El problema de los ecologistas sandía -también podríamos llamarles ecologistas de salón- es que de ecología no tienen ni idea. Vamos, que dan recetas para problemas que no dominan y cuando dichas recetas son aplicadas resulta que el remedio acaba siendo peor que la enfermedad. Esto es lo que parece haber ocurrido en Sri Lanka.
En 2.019, el nuevo
gobierno anunció que aceleraría su transición ecológica hacia la agricultura
orgánica y fijó un periodo de diez años para conseguir dicho objetivo.

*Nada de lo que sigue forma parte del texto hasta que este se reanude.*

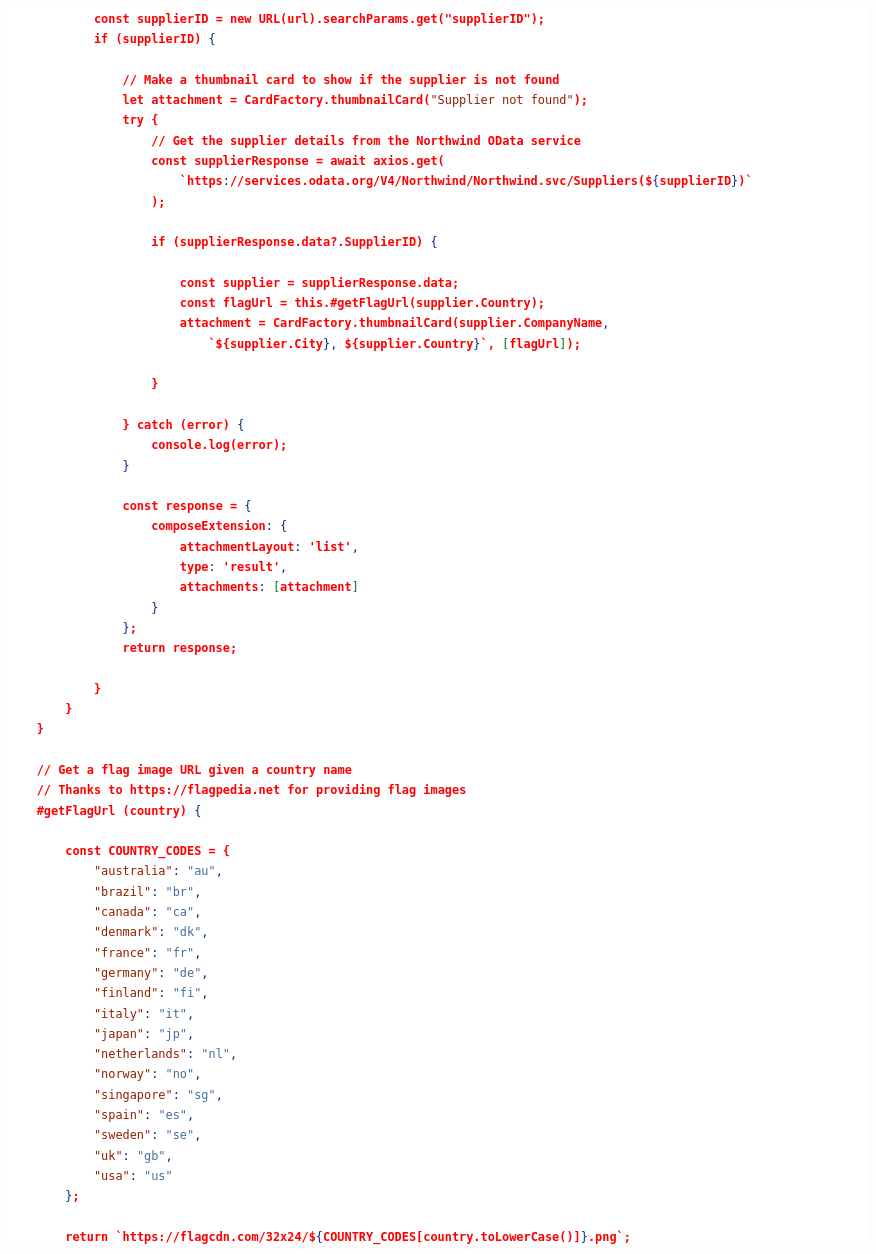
 ```json
            const supplierID = new URL(url).searchParams.get("supplierID");
            if (supplierID) {

                // Make a thumbnail card to show if the supplier is not found
                let attachment = CardFactory.thumbnailCard("Supplier not found");
                try {
                    // Get the supplier details from the Northwind OData service
                    const supplierResponse = await axios.get(
                        `https://services.odata.org/V4/Northwind/Northwind.svc/Suppliers(${supplierID})`
                    );

                    if (supplierResponse.data?.SupplierID) {

                        const supplier = supplierResponse.data;
                        const flagUrl = this.#getFlagUrl(supplier.Country);
                        attachment = CardFactory.thumbnailCard(supplier.CompanyName,
                            `${supplier.City}, ${supplier.Country}`, [flagUrl]);

                    }

                } catch (error) {
                    console.log(error);
                }

                const response = {
                    composeExtension: {
                        attachmentLayout: 'list',
                        type: 'result',
                        attachments: [attachment]
                    }
                };
                return response;

            }
        }
    }

    // Get a flag image URL given a country name
    // Thanks to https://flagpedia.net for providing flag images
    #getFlagUrl (country) {

        const COUNTRY_CODES = {
            "australia": "au",
            "brazil": "br",
            "canada": "ca",
            "denmark": "dk",
            "france": "fr",
            "germany": "de",
            "finland": "fi",
            "italy": "it",
            "japan": "jp",
            "netherlands": "nl",
            "norway": "no",
            "singapore": "sg",
            "spain": "es",
            "sweden": "se",
            "uk": "gb",
            "usa": "us"
        };

        return `https://flagcdn.com/32x24/${COUNTRY_CODES[country.toLowerCase()]}.png`;

```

En 2.021
se prohibió la importación y el uso de fertilizantes sintéticos o pesticidas no
naturales, de modo que el paso a la producción orgánica se convirtió en
la única opción posible.
La apuesta del país
recibió el aplauso del progresismo internacional, entusiasmado con la idea de
que sus ideas se implementasen de forma tan radical. Sin embargo, los resultados no han podido ser más catastróficos: la producción de arroz ha caído
entre un cuarenta y un cincuenta por ciento, mientras que el té ha
experimentado un desplome del veinte por ciento, y el caucho ha caído un dieciocho
por ciento. Una auténtica ruina.
Dado que el sector
agrícola emplea directa o indirectamente a un escalofriante setenta por ciento de
la fuerza laboral, la crisis provocada por el paso a los métodos orgánicos
de cultivo ha tenido un impacto directo en la vida de buena parte de la
población. A esto hay que sumarle el efecto de la inflación, que se ha
disparado a consecuencia del desplome de la oferta, con una subida anual del cincuenta
por ciento.
Como consecuencia de todo lo anterior -o quizá no, pero justo después- la población se sublevó y asaltó el palacio presidencial, provocando la dimisión del primer ministro.